I, who had fortunately, and fearfully, sat by her side was aware that the book she had been reading was lying forgotten on the seat. It was mine by right of accident,—treasure-trove. So I picked it up, braving the glares of the four sad men facing me.

Naturally, I had wondered what book it was; but its being bound in tooled and jewelled morocco, evidently by one of the great bookbinders of Paris, made it unprofitable to hazard a guess.

I leave to the imagination of lovers of books what book one would naturally expect to find in hands so fair. Perhaps Ronsard—or some other poet from the Rose-Garden of old France. No! it was a charmingly printed copy of The New Testament.

The paradox of the discovery hushed me for a few moments, and then I began to turn over the pages, several of which I noticed were dog eared after the manner of beautiful women in all ages. A pencil here and there had marked certain passages. Come unto me, ran one of the underlined passages, all ye that are heavy laden, and I will give you rest,—and I thought how strange it was that she whose face was so calm and still should have needed to mark that. And another marked passage I noted—He was in the world, and the world was made by Him, and the world knew Him not. Then I put down the book with a feeling of awe—such as the Bible had never brought to me before, though I had been accustomed to it from my boyhood, and I said to myself: "How very strange!" And I meant how strange it was to find this wonderful old book in the hands of this wonderful young beauty.

It had seemed strange to find that butterfly in that old copy of the Proverbs of King Solomon, but how much stranger to find the New Testament in the hands, or, so to speak, between the wings, of an American butterfly.

I found something written in the book at least as wonderful to me as the sacred text. It was the name of the butterfly—a name almost as beautiful as herself. So I was enabled to return her book to her. There is, of course, no need to mention a name as well-known for good works as good looks. It will suffice to say that it was the name of the most beautiful actress in the world.
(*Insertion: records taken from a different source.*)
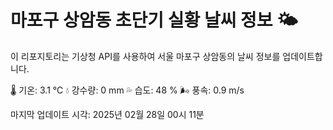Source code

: 
# 마포구 상암동 초단기 실황 날씨 정보 🌤️

이 리포지토리는 기상청 API를 사용하여 서울 마포구 상암동의 날씨 정보를 업데이트합니다. 

🌡️ 기온: 3.1 ℃
💧 강수량: 0 mm
💦 습도: 48 %
🌬️ 풍속: 0.9 m/s

마지막 업데이트 시각: 2025년 02월 28일 00시 11분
There is a moral to this story. Morals—to stories—are once more coming into fashion. The Bible, in my boyhood, came to us with no such associations as I have recalled. There were no butterflies between its pages, nor was it presented to us by fair or gracious hands. It was a very grim and minatory book, wielded, as it seemed to one's childish ignorance, for the purpose which that young priest of St. Sulpice had used the pages of his copy of the Proverbs of King Solomon, that of crushing out the joy of life.